IBMには、IBM i の人員がOpenShiftを早く習得できるようにするにはどうしたらよいかに関して、いくつか考えがあるとWill氏は述べます(たとえば、トレーニング セッションの実施など)。

「私たちが協働したいくつかのパートナー企業は、トレーニング セッションを受講して、早く習得する方法に関する情報を学びました。そのため、この問題の解決に役立てることができると思います」とWill氏は述べています。「これは、ずっと昔にWindows環境をインストールする方法を学んだのと似ています。何とかなるでしょう。そのやり方以外のことは、あまり多くを知る必要はありません。ただし、学ぶには少し時間が掛かります。」

Merlin
Merlinという名称とMerlinロゴの両方について、「IBM命名およびデザイン警察」に認めてもらうには、IBMロチェスター チームの巧みな立ち回りが必要でした。

また、IBMは、サービスとしてMerlinを提供できる、OpenShiftホスティング環境を構築する可能性についても検討していると、IBMのアプリケーション開発担当ビジネス アーキテクトのTim Rowe氏は述べています。

「どのようにすれば、IBM i コミュニティにとってより簡単な方法でこれが実現可能になるのかということは、私の課題リストに載っている項目の1つです」と、先週のPOWERUpでの、Merlinに関する「Deep Dive」セッションでRowe氏は述べています。「まず、これは万人向けではないかもしれません。その点は十分に承知しています。」

IBM i コミュニティにとってOpenShiftをものにしやすくする可能性のある1つの要因は、OpenShiftがX86環境で稼働できることです。当初、IBMのエグゼクティブたちは、IBM i のショップがPowerサーバー上のLinux区画でOpenShift環境をスピン アップするべき潜在的な理由として、しきりにOpenShift要件をアピールしていましたが、Merlinは、実際、X86サーバーで、Linux上で稼働するOpenShift上で稼働しています。

(保存済みデータ項目)
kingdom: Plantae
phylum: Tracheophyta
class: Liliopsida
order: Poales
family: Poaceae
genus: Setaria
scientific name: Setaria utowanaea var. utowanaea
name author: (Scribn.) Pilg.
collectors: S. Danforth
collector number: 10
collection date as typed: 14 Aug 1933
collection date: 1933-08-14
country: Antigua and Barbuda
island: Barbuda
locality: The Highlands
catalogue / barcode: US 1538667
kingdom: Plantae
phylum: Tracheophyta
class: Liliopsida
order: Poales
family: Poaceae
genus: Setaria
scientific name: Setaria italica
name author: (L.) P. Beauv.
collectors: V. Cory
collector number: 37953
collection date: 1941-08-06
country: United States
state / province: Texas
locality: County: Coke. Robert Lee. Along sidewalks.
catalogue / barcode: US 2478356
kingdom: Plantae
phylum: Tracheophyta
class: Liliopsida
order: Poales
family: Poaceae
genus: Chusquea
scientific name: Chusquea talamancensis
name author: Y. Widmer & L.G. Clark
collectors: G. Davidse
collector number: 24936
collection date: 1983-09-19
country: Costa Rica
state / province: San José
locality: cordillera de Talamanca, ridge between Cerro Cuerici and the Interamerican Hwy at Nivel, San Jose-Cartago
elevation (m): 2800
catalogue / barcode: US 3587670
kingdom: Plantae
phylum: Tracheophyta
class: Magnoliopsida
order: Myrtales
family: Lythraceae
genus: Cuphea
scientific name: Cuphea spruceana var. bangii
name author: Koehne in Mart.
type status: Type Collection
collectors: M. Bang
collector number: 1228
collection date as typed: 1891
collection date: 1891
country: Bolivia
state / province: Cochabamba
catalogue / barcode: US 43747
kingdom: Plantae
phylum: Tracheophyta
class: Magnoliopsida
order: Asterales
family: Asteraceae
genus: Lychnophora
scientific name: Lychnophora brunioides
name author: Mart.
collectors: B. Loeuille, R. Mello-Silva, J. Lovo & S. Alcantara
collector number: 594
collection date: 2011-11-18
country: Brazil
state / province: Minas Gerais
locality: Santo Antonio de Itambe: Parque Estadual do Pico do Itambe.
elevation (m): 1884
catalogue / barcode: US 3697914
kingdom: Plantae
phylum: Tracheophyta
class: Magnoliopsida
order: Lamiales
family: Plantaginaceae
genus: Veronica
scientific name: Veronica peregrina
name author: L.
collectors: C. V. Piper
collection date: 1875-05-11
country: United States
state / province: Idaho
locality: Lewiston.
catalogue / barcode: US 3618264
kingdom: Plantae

• [作業指示] MerlinとOpenShiftに関する文書の最後の文に続けて、その先の文章を書いてください。 この作業ではデータ項目を使用しません。

• [解答例]
しかし、OpenShift環境がスピン アップされていれば、ずっと簡単になります。Rowe氏と「Deep Dive」セッションを共にした、ARCAD社DevOpsプロダクト マネージャーのAndrew Clark氏によれば、Merlinのインストールには30分程しか掛からないということです。

「30分で稼働できるようになります」とClark氏は述べます。「OpenShiftは30分足らずです。」

ARCAD社の競合企業の中には、Merlinの製品展開にお呼びが掛からなかったことに不快感を示した企業もあるようです。ARCAD社にはIBMと協働してきた長い歴史があり、同社の製品にはIBMのカタログに載っているものもあるくらいですが、競合企業は、ARCAD社に不当な優位性が与えられた感じがすると述べているそうです。

しかし、IBMは、今後、多くの変更管理およびDevOpsベンダーと協働して、彼らのオファリングをMerlinと統合させる予定だと述べています。さらに、IBMでは、Merlinを、Webベースのアプリケーション開発および運用を越えて他の領域へと拡大展開させようとしてもいます。

「Merlinについてもっと大局的な見地から言えば、作成しようとしているのは、単なるアプリケーションのモダナイゼーション以上のことを行うためのツール スイートだということです」とRowe氏は「Deep Dive」セッションで述べています。「千里の道も一歩から、と言います。他にも、アプリ カタログ、PTF管理、セキュリティ開発、セキュリティ コンプライアンスなど、追加を検討しているものはたくさんあります。また、顧客がシステムやアプリケーション モダナイゼーション ライフスタイル関連の管理を行う際に有用となるオプションについても、利用可能なものが多数あります。」

Will氏によれば、MerlinでのOpenShiftの選択は、今後の機能の提供に向けてのIBMの長期計画の要となる部分だということです。それには、IBMから提供される機能も、ビジネス パートナーから提供される機能も含まれると彼は述べています。

Merlin
IBM i Merlinは、今後、DevOps以外の他の領域もサポートするように拡張されるとIBMは述べています。

「最初は、IBMから提供されるすべての機能がこのフレームワークに組み込まれ、IBMから提供されます」と、IBM i CTOのWill氏は基調講演で述べています。「今後、ある時点でこれを公開します。他の機能を組み込むこともできます。今すぐにというわけではありませんが、そうすることについて検討することができます。」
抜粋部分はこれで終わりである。